Re: Correctly understanding Linux's close-to-open consistency

Trond Myklebust <trondmy@xxxxxxxxxxxxxxx> · Mon, 17 Sep 2018 02:19:09 +0000

On Sun, 2018-09-16 at 20:18 -0400, Chris Siebenmann wrote:
> > > >  Since failing to close() before another machine open()s puts
> > > > you
> > > > outside this outline of close-to-open, this kernel behavior is
> > > > not a bug as such (or so it's been explained to me here).  If
> > > > you
> > > > go outside c-t-o, the kernel is free to do whatever it finds
> > > > most
> > > > convenient, and what it found most convenient was to not bother
> > > > invalidating some cached page data even though it saw a GETATTR
> > > > change.
> > > 
> > > That would be a bug. If we have reason to believe the file has
> > > changed, then we must invalidate the cache on the file prior to
> > > allowing a read to proceed.
> > 
> > The point here is that when the file is open for writing (or for
> > read+write), and your applications are not using locking, then we
> > have
> > no reason to believe the file is being changed on the server, and
> > we
> > deliberately optimise for the case where the cache consistency
> > rules
> > are being observed.
> 
>  In this case the user level can be completely sure that the client
> kernel has issued a GETATTR and received a different answer from the
> NFS server, because the fstat() results it sees have changed from the
> values it has seen before (and remembered). This may not count as the
> NFS client kernel code '[having] reason to believe' that the file has
> changed on the server from its perspective, but if so it's not
> because
> the information is not available and a GETATTR would have to be
> explicitly
> issued to find it out. The client code has made the GETATTR and
> received
> different results, which it has passed to user level; it has just not
> used those results to do things to its cached data.
> 
>  Today, if you do a flock(), the NFS client code in the kernel will
> do things that invalidate the cached data, despite the GETATTR result
> from the fileserver not changing. From my outside perspective, as
> someone
> writing code or dealing with programs that must work over NFS, this
> is a
> little bit magical, and as a result I would like to understand if it
> is
> guaranteed that the magic works or if this is not officially
> supported
> magic, merely 'it happens to work' magic in the way that having the
> file open read-write without the flock() used to work in kernel 4.4.x
> but doesn't now (and this is simply considered to be the kernel using
> CTO more strongly, not a bug).
> 
> (Looking at a tcpdump trace, the flock() call appears to cause the
> kernel
> to issue another GETATTR to the fileserver. The results are the same
> as
> the GETATTR results that were passed to the client program.)

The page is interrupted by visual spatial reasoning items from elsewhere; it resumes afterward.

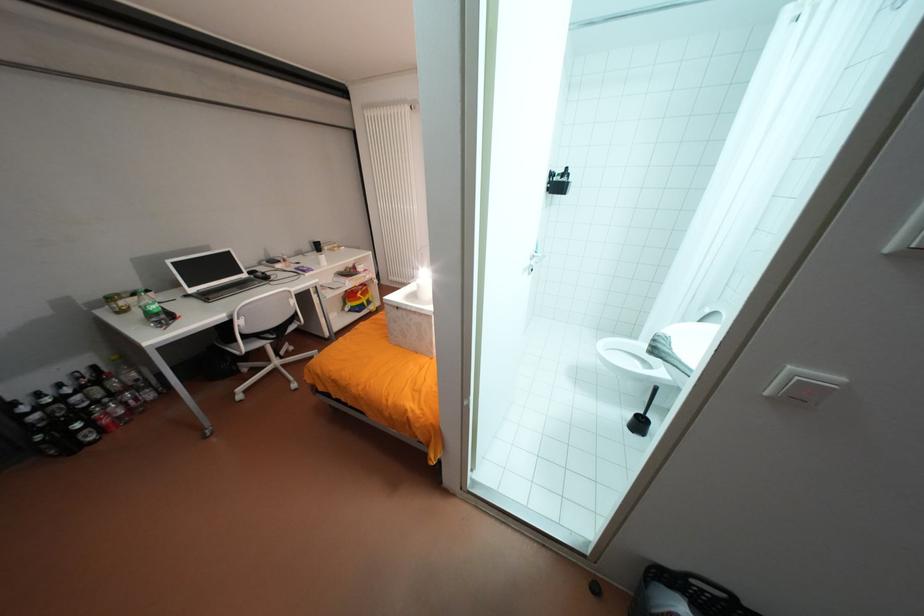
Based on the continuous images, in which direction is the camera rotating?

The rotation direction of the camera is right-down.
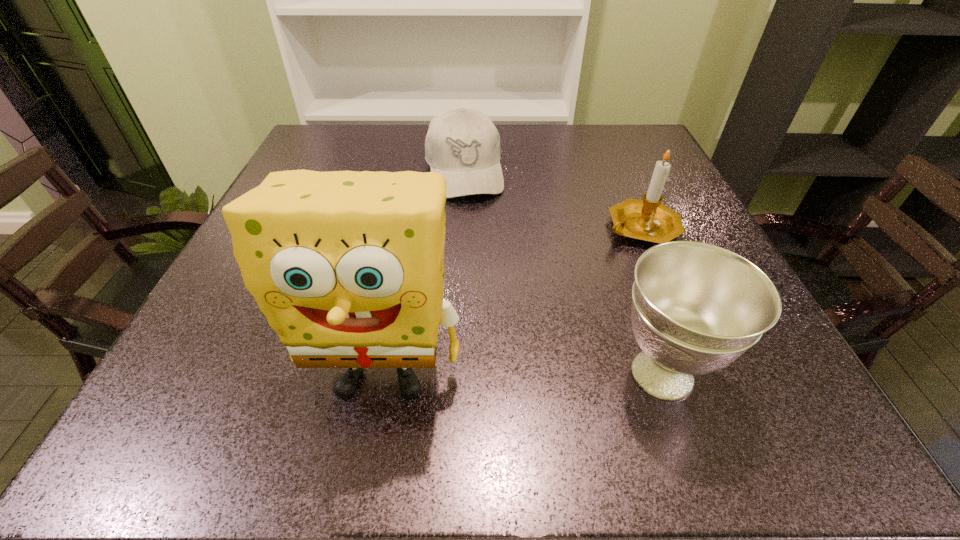
Find the location of a particular element. free spot at the near left corner of the desktop is located at coordinates (244, 337).

Find the location of `vacant region at the far right corner`. vacant region at the far right corner is located at coordinates (661, 160).

This screenshot has height=540, width=960. I want to click on vacant space that is in between the chalice and the sponge, so click(x=522, y=374).

Find the location of a particular element. The height and width of the screenshot is (540, 960). free space that is in between the candle holder and the tallest object is located at coordinates (512, 301).

Identify the location of vacant region between the chalice and the tallest object. The width and height of the screenshot is (960, 540). (522, 374).

Locate an element on the screen. Image resolution: width=960 pixels, height=540 pixels. free space between the chalice and the tallest object is located at coordinates (522, 374).

Locate an element on the screen. free point between the baseball cap and the chalice is located at coordinates (563, 273).

This screenshot has width=960, height=540. Find the location of `free spot between the chalice and the baseball cap`. free spot between the chalice and the baseball cap is located at coordinates pyautogui.click(x=563, y=273).

The height and width of the screenshot is (540, 960). I want to click on vacant area that lies between the baseball cap and the candle holder, so click(553, 199).

Locate an element on the screen. vacant space that's between the third nearest object and the tallest object is located at coordinates (512, 301).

This is also documented in the NFS FAQ to which I pointed you earlier.

> > Again, these are the cases where you are _not_ using locking to
> > mediate. If you are using locking, then I agree that changes need
> > to
> > be seen by the client.
> 
>  The original code (Alpine) *is* using locking in the broad sense,
> but it is not flock() locking; instead it is locking (in this case)
> through .lock files. The current kernel behavior and what I've been
> told about it implies that it is not sufficient for your application
> to
> perfectly coordinate locking, writes, fsync(), and fstat() visibility
> of the resulting changes through its own mechanism; you must do your
> locking through the officially approved kernel channels (and it is
> not
> clear what they are) or see potentially incorrect results.
> 
>  Consider a system where reads and writes to a shared file are
> coordinated by a central process that everyone communicates with
> through
> TCP connections. The central process pauses readers before it allows
> a writer to start, the writer always fsync()s before it releases its
> write permissions, and then no reader is permitted to proceed until
> the
> entire cluster sees the same updated fstat() result. This is
> perfectly
> coordinated but currently could see incorrect read() results, and
> I've
> been told that this is allowed under Linux's CTO rules because all of
> the processes hold the file open read-write through this entire
> process
> (and no one flock()s).
> 

Why would such a system need to use buffered I/O instead of uncached
I/O (i.e. O_DIRECT)? What would be the point of optimising the buffered
I/O client for this use case rather than the close to open cache
consistent case?

-- 
Trond Myklebust
Linux NFS client maintainer, Hammerspace
trond.myklebust@xxxxxxxxxxxxxxx